When I was slipping shoes on, Ozar finally rolled out of his bed.
He stood and stretched, and my eyes were riveted by the perfection of his body.
“I will walk you to your car,” he informed me in a tone that brooked no argument.
“Like that?” I waved a hand to indicate his undressed state. “First, it’s close to freezing out there. Second, nudity in public is a crime, and I don’t want to watch the police cart you off.”
He smiled, then reached down and pulled on his pants. The fact that he had a half-mast going on meant he required some adjustments when zipping up.
“Better.” I figured he probably didn’t feel cold the way we humans did. The orc’s normal body temperature felt about one hundred degrees, and he had grown up in an area with high mountains, so our mild fall weather in Baltimore was probably nothing out of the ordinary for him.
I gathered up my purse, deciding I’d leave the bottle of white wine here along with the desserts.
I hadn’t seen anything but the beer in his fridge, and it would be nice to have a decent Pino Grigio here when I came back.
Ozar walked with me down the stairs, his hand gently on my lower back.
I’d decided to carry my heels, so it was far easier going down than climbing up.
Once we were on the ground floor, I balanced with a hand against Ozar as I put my heels on.
Then he walked with me to where I’d parked my car, his eyes scanning our surroundings and his hand still protectively on my back.

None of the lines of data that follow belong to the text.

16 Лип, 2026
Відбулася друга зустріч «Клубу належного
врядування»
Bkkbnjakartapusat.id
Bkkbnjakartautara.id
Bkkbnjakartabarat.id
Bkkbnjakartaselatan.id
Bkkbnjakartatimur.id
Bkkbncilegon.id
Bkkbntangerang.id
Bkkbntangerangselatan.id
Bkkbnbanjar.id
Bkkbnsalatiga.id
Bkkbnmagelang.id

He waited as I climbed in and started the car, remaining vigilant even as I pulled away from the curb and down the street.
It was a little weird. I’d always been self-sufficient, bristling at any hint that I might not be able to take care of myself even in a large city that had far more crime than where I’d grown up.
But Ozar’s attention and watchfulness didn’t feel like a slight on my strength or ability to take care of myself.
It felt no different than a friend, a loved one who looked out for me just as I’d look out for him, a partnership where two people knew each other’s strengths and weaknesses and gratefully allowed the other to help where they could.
I was falling fast. I was falling in love with this orc. And that scared me. Would this be a love that flamed out as quickly as it caught fire? That worry hovered around the edges of my bliss, but I knew that nothing except time would prove my fears right or wrong.